For years the question was only academic: What would happen if a dispute over fair, reasonable and non-discriminatory licenses for a standard-essential patent went to court? Kirkland & Ellis partners Adam Alper and Michael De Vries helped create the reality in 2013 when Cisco and other manufacturers sued IP licensing company Innovatio IP Ventures LLC for breaching a FRAND commitment. Alper and De Vries turned the tables on an aggressive nonpracticing entity that began by demanding $2,500 per WiFi location and ended up settling for about 3 cents per allegedly infringing chip.
Judge James Holderman agreed to decide the damages issue first. Who proposed that and what was the thinking?

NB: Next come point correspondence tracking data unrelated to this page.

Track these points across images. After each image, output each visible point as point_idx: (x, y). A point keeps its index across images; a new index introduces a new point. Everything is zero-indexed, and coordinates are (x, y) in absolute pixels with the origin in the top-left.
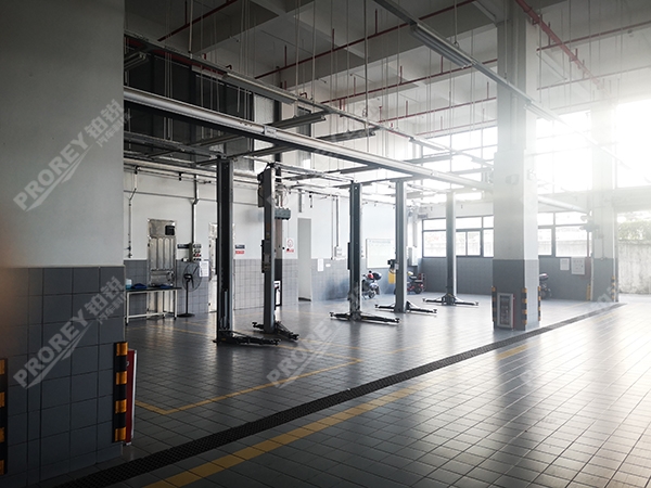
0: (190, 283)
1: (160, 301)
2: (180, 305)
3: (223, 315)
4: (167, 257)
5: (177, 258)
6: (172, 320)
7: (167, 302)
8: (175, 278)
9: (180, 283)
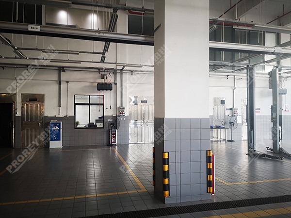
0: (232, 126)
1: (219, 134)
2: (228, 136)
3: (251, 142)
4: (222, 114)
5: (226, 115)
6: (224, 142)
7: (222, 134)
8: (225, 123)
9: (228, 126)
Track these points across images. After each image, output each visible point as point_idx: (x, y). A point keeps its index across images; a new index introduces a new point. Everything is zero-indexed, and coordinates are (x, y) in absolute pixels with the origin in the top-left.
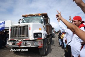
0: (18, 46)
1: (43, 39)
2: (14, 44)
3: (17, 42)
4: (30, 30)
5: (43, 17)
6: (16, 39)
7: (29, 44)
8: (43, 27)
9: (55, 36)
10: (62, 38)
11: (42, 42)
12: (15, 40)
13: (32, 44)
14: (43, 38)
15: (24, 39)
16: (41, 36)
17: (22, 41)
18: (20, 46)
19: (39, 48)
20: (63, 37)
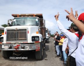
0: (15, 50)
1: (40, 43)
2: (11, 48)
3: (14, 46)
4: (28, 33)
5: (38, 19)
6: (13, 43)
7: (27, 47)
8: (39, 30)
9: (49, 41)
10: (60, 44)
11: (39, 45)
12: (11, 43)
13: (30, 47)
14: (40, 41)
15: (22, 43)
16: (38, 39)
17: (19, 44)
18: (18, 50)
19: (36, 51)
20: (62, 43)
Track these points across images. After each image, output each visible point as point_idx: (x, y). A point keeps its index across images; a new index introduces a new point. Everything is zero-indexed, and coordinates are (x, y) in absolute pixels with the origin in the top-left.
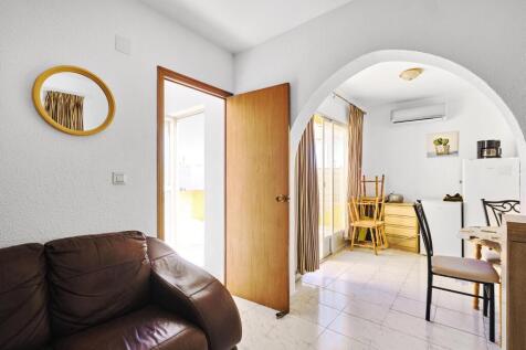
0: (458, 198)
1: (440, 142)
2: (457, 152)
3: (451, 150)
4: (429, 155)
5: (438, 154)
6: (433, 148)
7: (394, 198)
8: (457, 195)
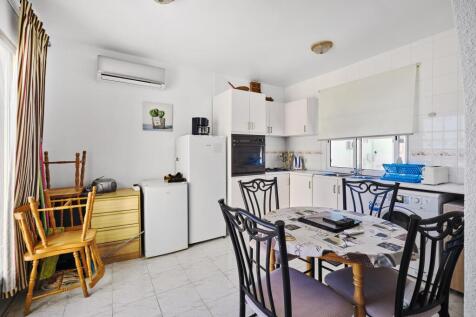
0: (177, 178)
1: (155, 113)
2: (171, 127)
3: (167, 124)
4: (145, 128)
5: (155, 127)
6: (149, 120)
7: (103, 186)
8: (179, 175)
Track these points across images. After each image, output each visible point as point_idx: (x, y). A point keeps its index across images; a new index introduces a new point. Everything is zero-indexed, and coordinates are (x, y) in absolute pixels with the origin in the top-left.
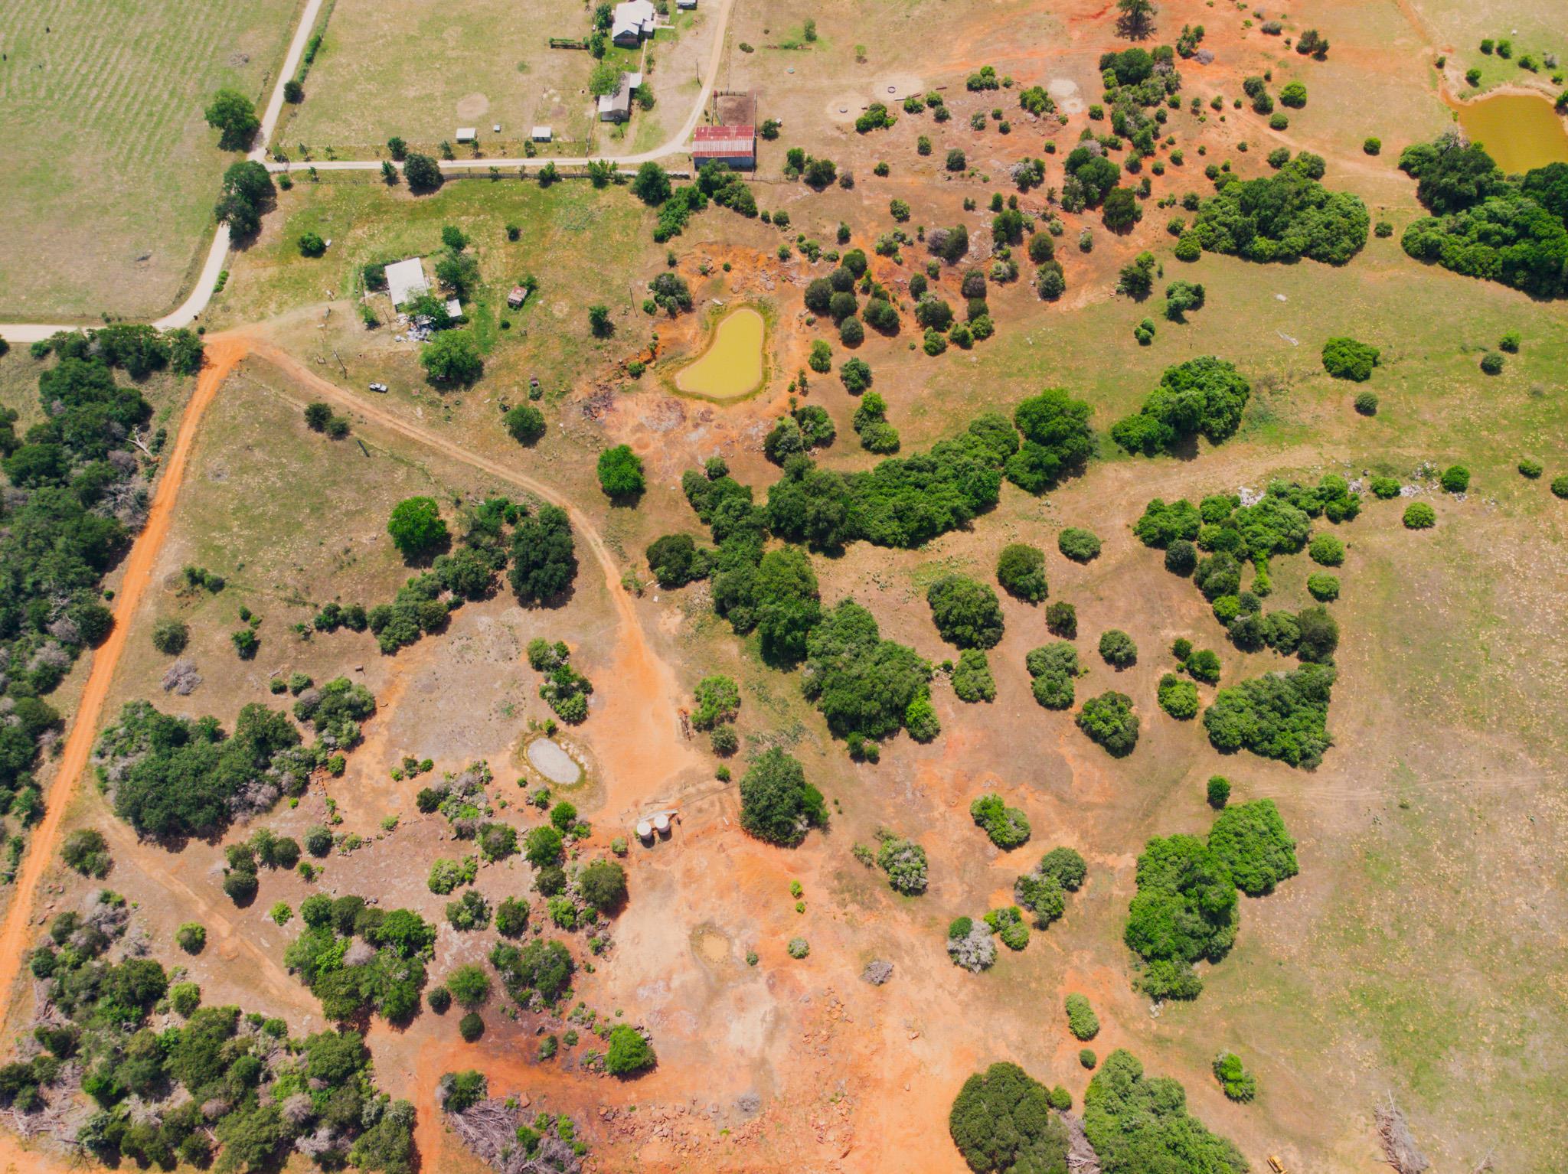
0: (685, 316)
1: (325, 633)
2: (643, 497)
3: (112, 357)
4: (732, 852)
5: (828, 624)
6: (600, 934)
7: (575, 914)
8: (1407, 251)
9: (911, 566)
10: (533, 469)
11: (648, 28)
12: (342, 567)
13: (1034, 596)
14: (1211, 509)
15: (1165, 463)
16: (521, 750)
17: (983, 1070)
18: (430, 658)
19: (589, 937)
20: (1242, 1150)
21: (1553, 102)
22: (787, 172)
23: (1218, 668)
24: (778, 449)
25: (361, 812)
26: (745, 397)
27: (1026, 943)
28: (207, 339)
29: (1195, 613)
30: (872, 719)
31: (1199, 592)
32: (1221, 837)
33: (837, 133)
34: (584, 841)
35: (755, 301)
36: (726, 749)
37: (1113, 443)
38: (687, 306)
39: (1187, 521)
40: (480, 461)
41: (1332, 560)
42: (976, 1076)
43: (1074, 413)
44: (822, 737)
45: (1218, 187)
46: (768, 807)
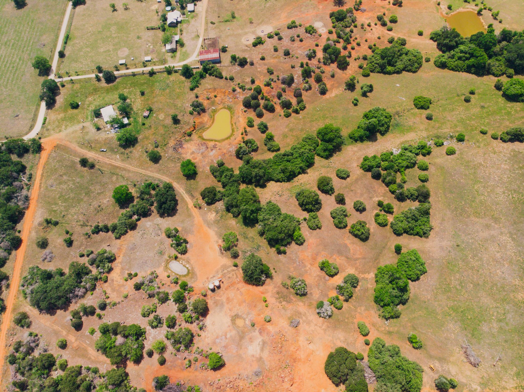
0: (203, 114)
1: (95, 235)
2: (197, 176)
3: (10, 151)
4: (241, 290)
5: (264, 210)
6: (201, 323)
7: (192, 318)
8: (436, 65)
9: (289, 188)
10: (159, 171)
11: (179, 20)
12: (98, 212)
13: (330, 192)
14: (384, 157)
15: (367, 143)
16: (167, 265)
17: (333, 351)
18: (132, 239)
19: (197, 325)
20: (421, 365)
21: (476, 12)
22: (231, 62)
23: (393, 208)
24: (240, 155)
25: (115, 293)
26: (227, 139)
27: (342, 307)
28: (42, 141)
29: (383, 191)
30: (282, 240)
31: (383, 184)
32: (401, 263)
33: (246, 48)
34: (192, 293)
35: (226, 106)
36: (235, 256)
37: (350, 139)
38: (204, 111)
39: (376, 162)
40: (140, 171)
41: (426, 169)
42: (331, 353)
43: (336, 131)
44: (267, 248)
45: (373, 52)
46: (252, 273)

Alper: We raised a request to the court early on that it require the parties to submit damages contentions, and also put in place a procedure to allow the parties to tee up and resolve key damages disputes. We felt that could be very important to potentially narrowing the case, especially considering that there were a large number (23) patents-in-suit. The court was amenable to the idea but wanted us to proceed through discovery first. Ultimately, we were on the verge of commencing the claim construction briefing on all 23 patents, which is a large number for a single patent litigation. Even though we felt very strongly about the merits of our positions on liability, proceedings on claim construction and liability would be highly resource intensive, especially considering the large number of end user parties involved, and we saw a much more streamlined and direct path for resolution through a specialized proceeding on FRAND damages issues. So we proposed that we put off claim construction and liability, and instead proceed with damages. We knew this would not be a surprise to the court, since we had continuously pushed damages issues throughout the case. The court agreed that the time had come to resolve the key damages issues, and set two trials on damages and FRAND.
There were two trials on damages?
Alper: Yes. The first trial was to determine if the patent claims were essential to the standard at issue and thus deserving of FRAND treatment. The court determined that all the claims were essential. This was the first trial on essentiality that we are aware of, and it was a very interesting proceeding. The second trial was a FRAND royalty trial to set the FRAND royalty rate. This too was a significant, relatively new procedure. After hearing fact and expert testimony from the parties, the court delivered a landmark opinion that enunciates many important FRAND principles and sets forth a concrete approach to setting a FRAND royalty rate.
Holderman came up with a 9.5 cent FRAND rate, and you ultimately settled for quite a bit less, because you still had claims for breaching the FRAND commitment.
De Vries: I think everyone on our side felt good about where we ended up. We felt that the entire progress of the Innovatio licensing campaign and its targeting of end users [contributed to] a strong breach of RAND claim.
We've now got an appellate decision on FRAND from the Federal Circuit and others from the district courts. Do you feel were able to help set the tone on this issue?
De Vries: I think that's definitely the case. There have been a number of decisions that seem to be coalescing around a set of principles to be applied when you end up in [these circumstances]. The core principles that were embodied in the Innovatio outcome — like the need to take into account all of the patented technologies within a standard and separate those technologies from the discrete feature covered by a particular patent, and that any value for a particular patent has to be limited to the value of the feature covered by that patent and not be based on the value of the standard itself — we're definitely seeing those same principles elsewhere.